▶ [WHAT YOU HAVE TO DO]
Copy each line below that has "hotel".

▶ [RECORDS SUPPLIED]
+ + + +

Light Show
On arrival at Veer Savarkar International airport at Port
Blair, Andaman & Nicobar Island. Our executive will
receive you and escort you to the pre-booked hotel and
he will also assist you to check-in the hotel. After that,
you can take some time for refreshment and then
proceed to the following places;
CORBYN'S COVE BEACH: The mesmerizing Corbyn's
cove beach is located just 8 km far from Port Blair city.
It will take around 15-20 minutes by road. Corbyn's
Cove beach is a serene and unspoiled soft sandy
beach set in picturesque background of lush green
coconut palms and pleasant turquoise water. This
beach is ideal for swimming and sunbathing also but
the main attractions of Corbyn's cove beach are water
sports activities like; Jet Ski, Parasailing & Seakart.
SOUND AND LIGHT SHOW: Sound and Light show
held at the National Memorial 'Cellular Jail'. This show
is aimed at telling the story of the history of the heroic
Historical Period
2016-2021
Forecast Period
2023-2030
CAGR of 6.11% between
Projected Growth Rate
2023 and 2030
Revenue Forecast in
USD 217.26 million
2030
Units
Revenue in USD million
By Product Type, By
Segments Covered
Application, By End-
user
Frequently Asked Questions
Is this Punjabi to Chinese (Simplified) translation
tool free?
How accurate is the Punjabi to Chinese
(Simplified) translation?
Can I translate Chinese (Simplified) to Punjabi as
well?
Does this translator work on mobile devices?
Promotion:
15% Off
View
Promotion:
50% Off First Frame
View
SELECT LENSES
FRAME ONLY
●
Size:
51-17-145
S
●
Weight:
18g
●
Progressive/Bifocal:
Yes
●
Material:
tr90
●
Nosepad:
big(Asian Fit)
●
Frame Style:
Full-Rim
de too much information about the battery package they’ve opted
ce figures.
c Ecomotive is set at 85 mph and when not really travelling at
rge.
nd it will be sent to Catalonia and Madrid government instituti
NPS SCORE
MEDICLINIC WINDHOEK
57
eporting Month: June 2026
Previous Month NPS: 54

+ + + +

▶ [TASK SOLUTION]
receive you and escort you to the pre-booked hotel and
he will also assist you to check-in the hotel. After that,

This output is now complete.